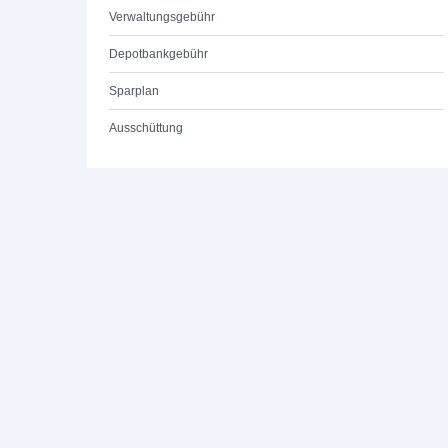
Verwaltungsgebühr
Depotbankgebühr
Sparplan
Ausschüttung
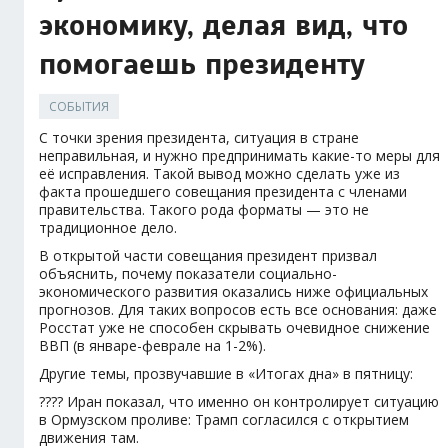
экономику, делая вид, что
помогаешь президенту
СОБЫТИЯ
С точки зрения президента, ситуация в стране
неправильная, и нужно предпринимать какие-то меры для
её исправления. Такой вывод можно сделать уже из
факта прошедшего совещания президента с членами
правительства. Такого рода форматы — это не
традиционное дело.
В открытой части совещания президент призвал
объяснить, почему показатели социально-
экономического развития оказались ниже официальных
прогнозов. Для таких вопросов есть все основания: даже
Росстат уже не способен скрывать очевидное снижение
ВВП (в январе-феврале на 1-2%).
Другие темы, прозвучавшие в «Итогах дна» в пятницу:
???? Иран показал, что именно он контролирует ситуацию
в Ормузском проливе: Трамп согласился с открытием
движения там.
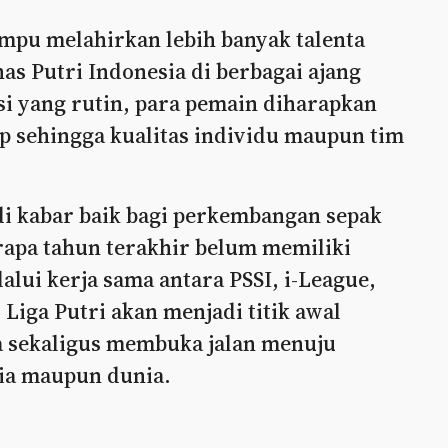
mpu melahirkan lebih banyak talenta
s Putri Indonesia di berbagai ajang
si yang rutin, para pemain diharapkan
 sehingga kualitas individu maupun tim
di kabar baik bagi perkembangan sepak
rapa tahun terakhir belum memiliki
alui kerja sama antara PSSI, i-League,
 Liga Putri akan menjadi titik awal
ia sekaligus membuka jalan menuju
Asia maupun dunia.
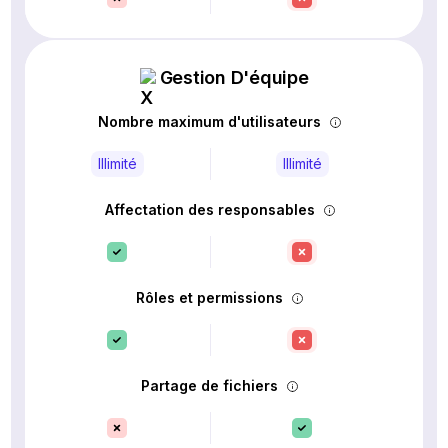
Gestion D'équipe
Nombre maximum d'utilisateurs
Illimité
Illimité
Affectation des responsables
Rôles et permissions
Partage de fichiers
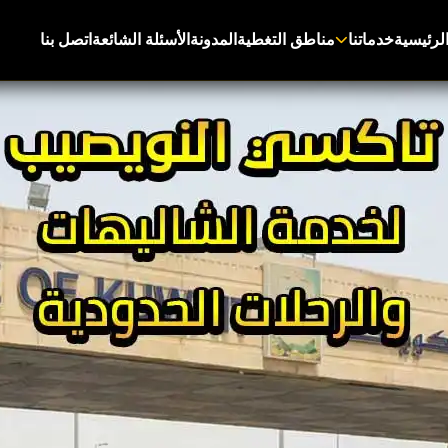
لرئيسية
خدماتنا
مناطق التغطية
المدونة
الأسئلة الشائعة
اتصل بنا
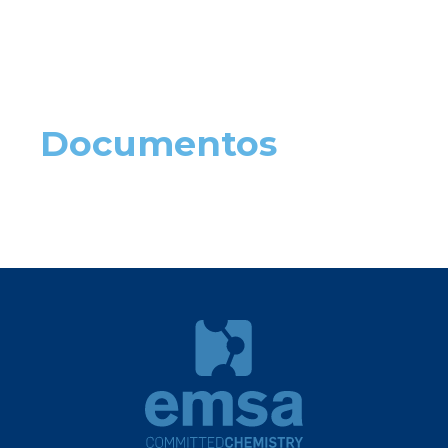
Documentos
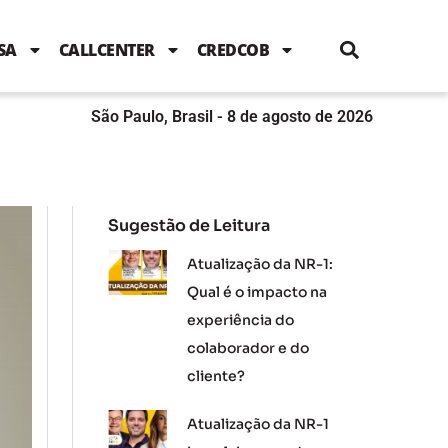
i
c
i
u
n
s
l
e
t
t
k
t
e
b
t
u
e
a
SA
CALLCENTER
CREDCOB
o
e
b
d
g
o
r
e
i
r
k
n
a
m
São Paulo, Brasil - 8 de agosto de 2026
Sugestão de Leitura
Atualização da NR-1:
Qual é o impacto na
experiência do
colaborador e do
cliente?
Atualização da NR-1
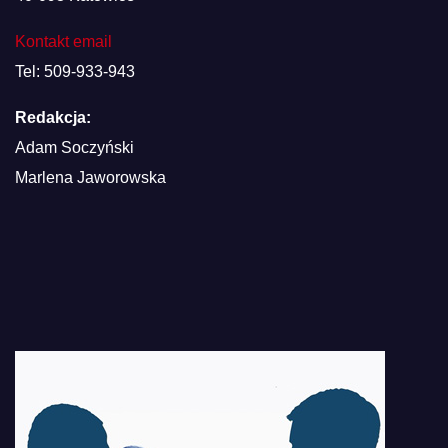
Kontakt email
Tel: 509-933-943
Redakcja:
Adam Soczyński
Marlena Jaworowska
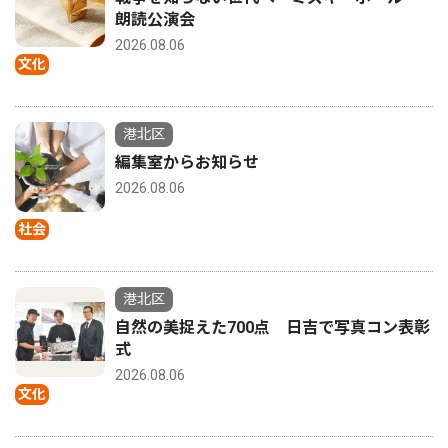
朗読公演会
2026.08.06
文化
港北区
編集室からお知らせ
2026.08.06
社会
港北区
自然の美捉えた700点 日吉で写真コン表彰
式
2026.08.06
文化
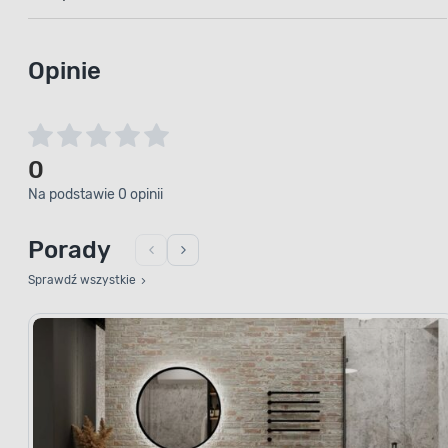
Opinie
0
Na podstawie 0 opinii
Porady
Sprawdź wszystkie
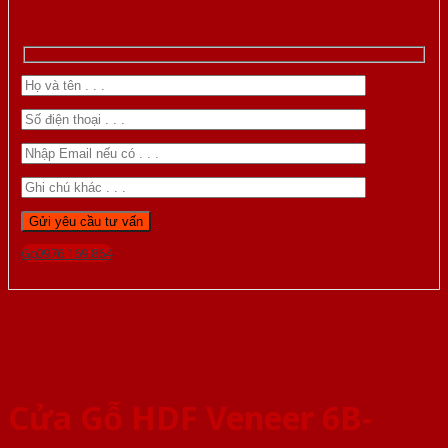
Gọi 0976.169.864
Cửa Gỗ HDF Veneer 6B-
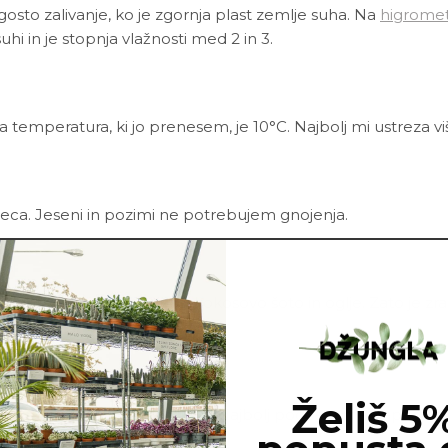
sto zalivanje, ko je zgornja plast zemlje suha. Na
higrome
uhi in je stopnja vlažnosti med 2 in 3.
a temperatura, ki jo prenesem, je 10°C.
Najbolj mi ustreza vi
eca. Jeseni in pozimi ne potrebujem gnojenja.
ote vsebuje še perlit, lubje, kokosovo šoto in oglje. Zato je 
ca.
Želiš 5
apadejo bolezni in škodljivci. Najbolj pogosto me napadejo p
šanico
Neem tonika
in vode.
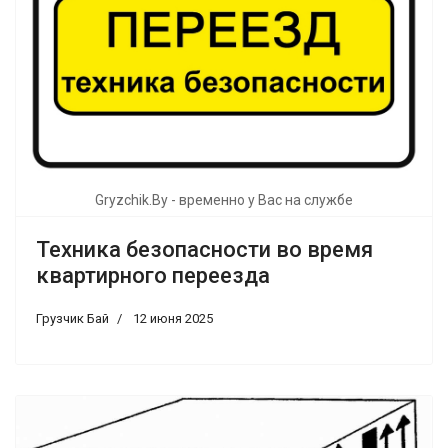
Gryzchik.By - временно у Вас на службе
Техника безопасности во время
квартирного переезда
Грузчик Бай
12 июня 2025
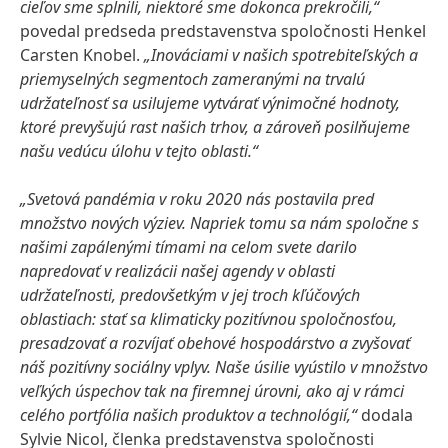
cieľov sme splnili, niektoré sme dokonca prekročili,“
povedal predseda predstavenstva spoločnosti Henkel
Carsten Knobel.
„Inováciami v našich spotrebiteľských a
priemyselných segmentoch zameranými na trvalú
udržateľnosť sa usilujeme vytvárať výnimočné hodnoty,
ktoré prevyšujú rast našich trhov, a zároveň posilňujeme
našu vedúcu úlohu v tejto oblasti.“
„Svetová pandémia v roku 2020 nás postavila pred
množstvo nových výziev. Napriek tomu sa nám spoločne s
našimi zapálenými tímami na celom svete darilo
napredovať v realizácii našej agendy v oblasti
udržateľnosti, predovšetkým v jej troch kľúčových
oblastiach: stať sa klimaticky pozitívnou spoločnosťou,
presadzovať a rozvíjať obehové hospodárstvo a zvyšovať
náš pozitívny sociálny vplyv. Naše úsilie vyústilo v množstvo
veľkých úspechov tak na firemnej úrovni, ako aj v rámci
celého portfólia našich produktov a technológií,“
dodala
Sylvie Nicol, členka predstavenstva spoločnosti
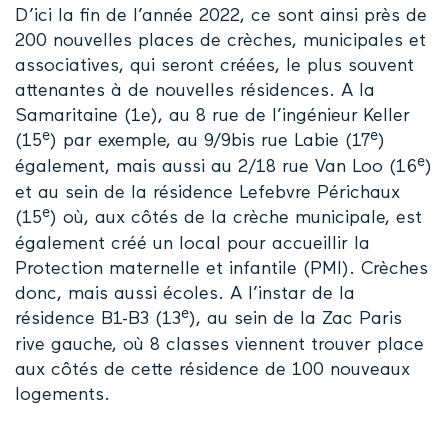
D’ici la fin de l’année 2022, ce sont ainsi près de
200 nouvelles places de crèches, municipales et
associatives, qui seront créées, le plus souvent
attenantes à de nouvelles résidences. A la
Samaritaine (1e), au 8 rue de l’ingénieur Keller
e
e
(15
) par exemple, au 9/9bis rue Labie (17
)
e
également, mais aussi au 2/18 rue Van Loo (16
)
et au sein de la résidence Lefebvre Périchaux
e
(15
) où, aux côtés de la crèche municipale, est
également créé un local pour accueillir la
Protection maternelle et infantile (PMI). Crèches
donc, mais aussi écoles. A l’instar de la
e
résidence B1-B3 (13
), au sein de la Zac Paris
rive gauche, où 8 classes viennent trouver place
aux côtés de cette résidence de 100 nouveaux
logements.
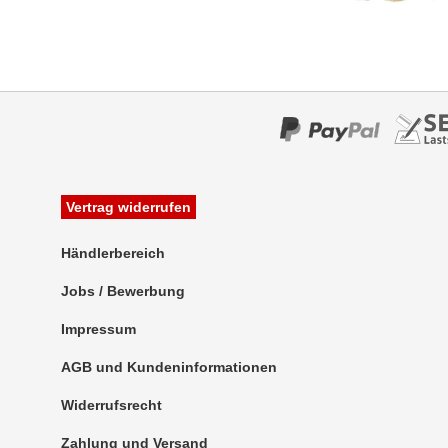
Vertrag widerrufen
Händlerbereich
Jobs / Bewerbung
Impressum
AGB und Kundeninformationen
Widerrufsrecht
Zahlung und Versand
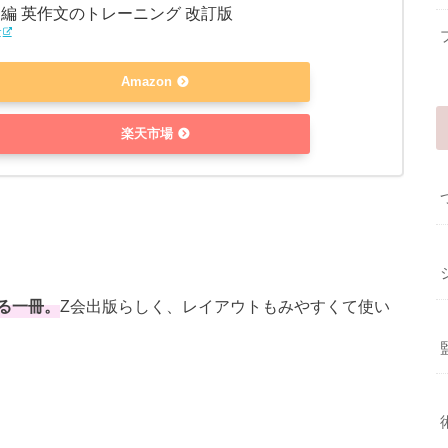
編 英作文のトレーニング 改訂版
r
Amazon
楽天市場
る
一冊。
Z会出版らしく、レイアウトもみやすくて使い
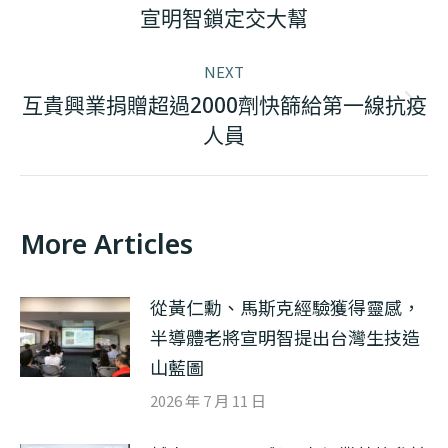
Previous
宣明智鎖定交大幫
post:
NEXT
互貴興業捐贈超過2000劑快篩給第一線抗疫
Next
人員
post:
More Articles
從黃仁勳、馬斯克經驗獲得靈感，
半導體老將宣明智提出台灣生技造
山藍圖
2026 年 7 月 11 日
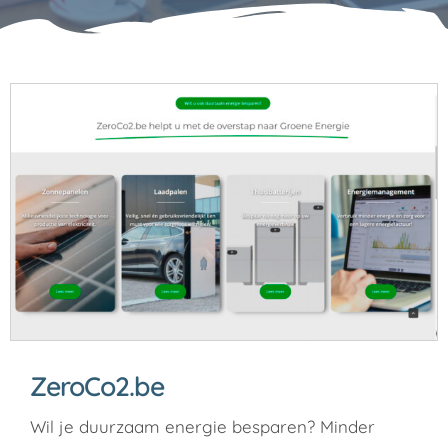
ZeroCo2.be
Wil je duurzaam energie besparen? Minder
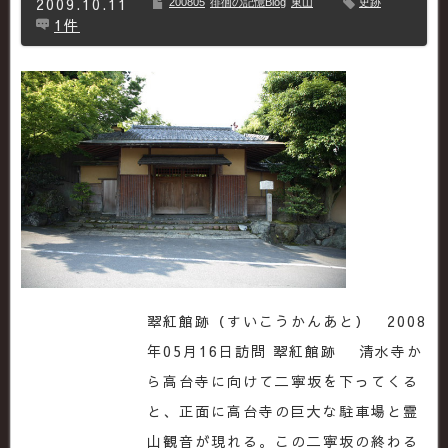
2009.10.11
200805
徘徊の記憶Blog
東山
史跡
1件
翠紅館跡（すいこうかんあと） 2008
年05月16日訪問 翠紅館跡 清水寺か
ら高台寺に向けて二寧坂を下ってくる
と、正面に高台寺の巨大な駐車場と霊
山観音が現れる。この二寧坂の終わる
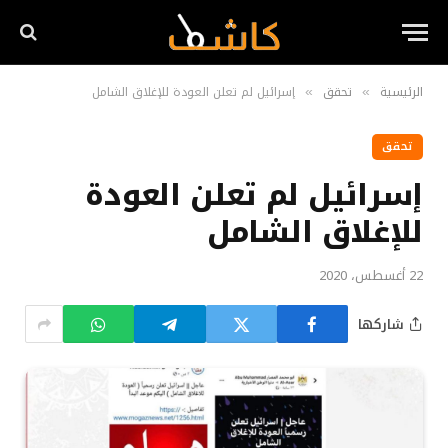
الرئيسية
تحقق
إسرائيل لم تعلن العودة للإغلاق الشامل
»
»
تحقق
إسرائيل لم تعلن العودة
للإغلاق الشامل
22 أغسطس، 2020
شاركها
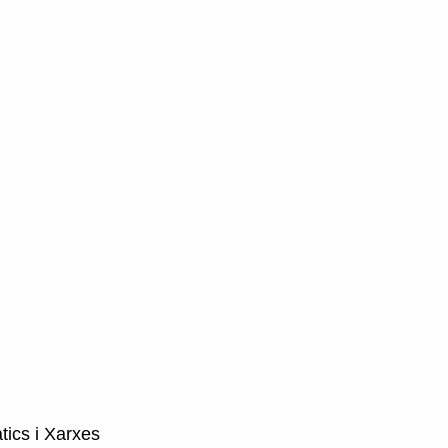
tics i Xarxes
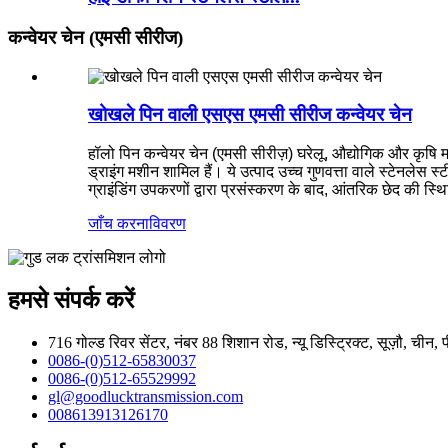
कन्वेयर चेन (एमसी सीरीज)
खोखले पिन वाली एसएस एमसी सीरीज कन्वेयर चेन
हॉलो पिन कन्वेयर चेन (एमसी सीरीज़) घरेलू, औद्योगिक और कृषि 
ड्राइंग मशीन शामिल हैं। ये उत्पाद उच्च गुणवत्ता वाले स्टेनलेस
ग्राइंडिंग उपकरणों द्वारा प्रसंस्करण के बाद, आंतरिक छेद की स्
जाँच करना
विवरण
हमसे संपर्क करें
716 गोल्ड रिवर सेंटर, नंबर 88 शिशान रोड, न्यू डिस्ट्रिक्ट, सूज़ौ, चीन
0086-(0)512-65830037
0086-(0)512-65529992
gl@goodlucktransmission.com
008613913126170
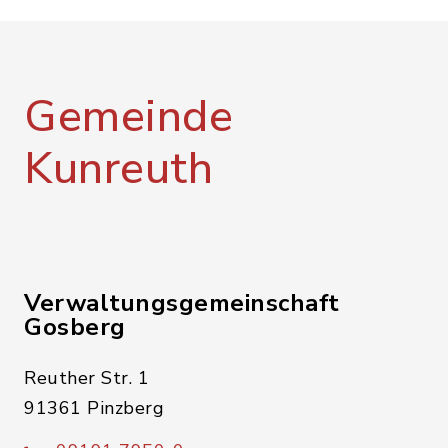
Gemeinde
Kunreuth
Verwaltungsgemeinschaft
Gosberg
Reuther Str. 1
91361 Pinzberg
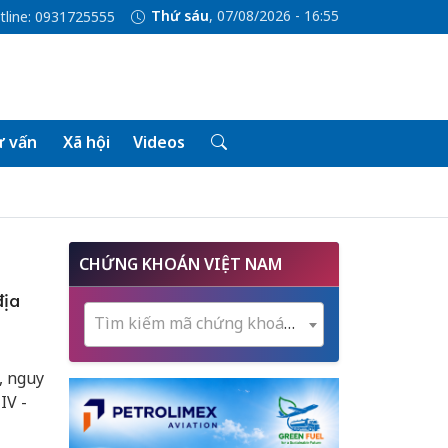
Thứ sáu
, 07/08/2026 - 16:55
tline: 0931725555
 vấn
Xã hội
Videos
CHỨNG KHOÁN VIỆT NAM
địa
Tìm kiếm mã chứng khoán...
, nguy
IV -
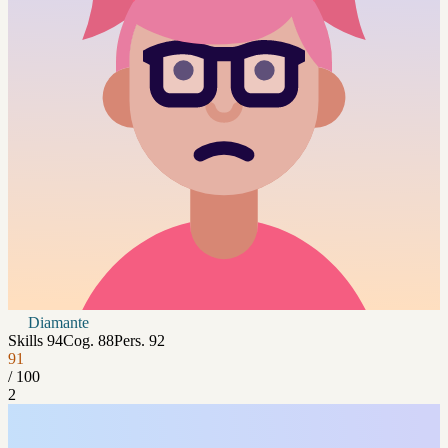
Diamante
Skills
94
Cog.
88
Pers.
92
91
/ 100
2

****************************************

PROBLEM TO WORK ON: Give the number of lines in the listing above that contain the word "côtés", with no other text.

ANSWER SECTION: 2